+++ Data for review +++

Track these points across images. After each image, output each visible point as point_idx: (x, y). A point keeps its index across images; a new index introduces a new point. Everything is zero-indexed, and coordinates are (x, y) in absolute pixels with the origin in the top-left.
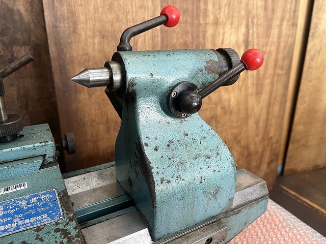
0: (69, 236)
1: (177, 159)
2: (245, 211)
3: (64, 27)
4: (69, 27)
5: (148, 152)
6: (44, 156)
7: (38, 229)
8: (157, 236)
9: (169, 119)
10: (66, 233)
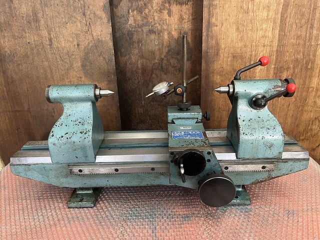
1: (252, 127)
2: (290, 163)
3: (212, 52)
4: (214, 52)
5: (240, 121)
6: (198, 118)
7: (196, 140)
8: (239, 157)
9: (252, 109)
10: (205, 143)
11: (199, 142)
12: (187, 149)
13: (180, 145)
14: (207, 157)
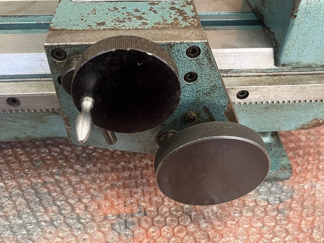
0: (185, 15)
7: (153, 3)
8: (284, 59)
10: (181, 13)
11: (161, 12)
12: (113, 34)
13: (92, 21)
14: (183, 66)
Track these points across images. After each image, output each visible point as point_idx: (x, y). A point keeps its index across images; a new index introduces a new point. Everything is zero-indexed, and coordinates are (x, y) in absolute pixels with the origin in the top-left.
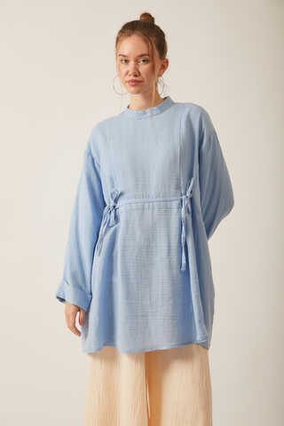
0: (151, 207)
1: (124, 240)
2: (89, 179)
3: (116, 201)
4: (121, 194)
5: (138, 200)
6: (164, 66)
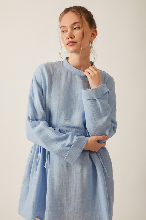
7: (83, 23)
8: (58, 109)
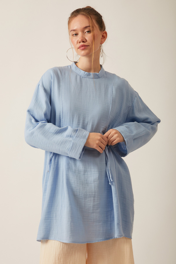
7: (94, 26)
8: (70, 112)
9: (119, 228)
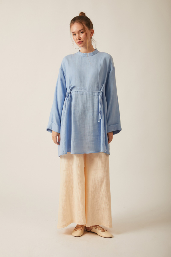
0: (86, 94)
1: (75, 107)
2: (61, 80)
3: (71, 90)
4: (74, 87)
5: (81, 90)
6: (92, 33)
9: (103, 146)
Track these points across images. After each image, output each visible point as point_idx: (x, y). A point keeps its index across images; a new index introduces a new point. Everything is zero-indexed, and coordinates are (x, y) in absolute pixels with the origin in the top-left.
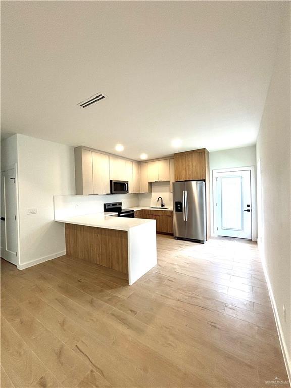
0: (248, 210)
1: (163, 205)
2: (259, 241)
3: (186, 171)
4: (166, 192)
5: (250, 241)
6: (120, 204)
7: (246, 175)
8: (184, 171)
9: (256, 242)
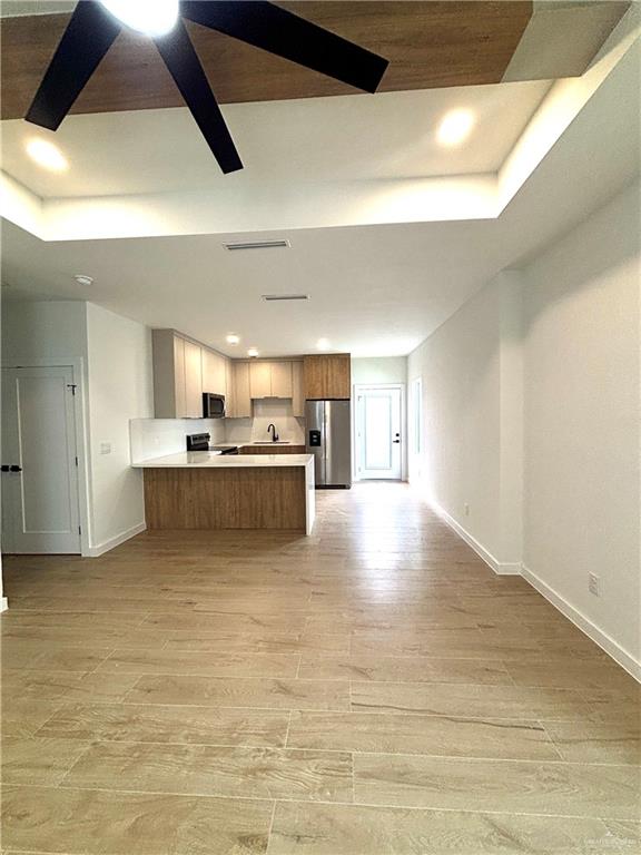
0: (397, 441)
1: (275, 439)
2: (410, 480)
3: (322, 384)
4: (282, 416)
5: (399, 481)
6: (208, 436)
7: (396, 395)
8: (319, 385)
9: (406, 482)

+++

Problem to work on: For the entries above, print exactly the lines between the one with "3: (116, 201)" and the one with "8: (184, 171)", inclusive, with no pictures.

Solution below:
3: (116, 201)
4: (121, 194)
5: (138, 200)
6: (164, 66)
7: (83, 23)
8: (58, 109)
7: (94, 26)
8: (70, 112)
9: (119, 228)
0: (86, 94)
1: (75, 107)
2: (61, 80)
3: (71, 90)
4: (74, 87)
5: (81, 90)
6: (92, 33)
9: (103, 146)
Track these points across images. After each image, output each visible point as point_idx: (x, y). A point keeps its index across images; a new index introduces a new point. Everything is zero-indexed, and coordinates are (x, y) in absolute pixels with the origin in the top-left.
0: (248, 210)
1: (163, 205)
2: (259, 241)
3: (186, 171)
4: (166, 192)
5: (250, 241)
6: (120, 204)
7: (246, 175)
8: (184, 171)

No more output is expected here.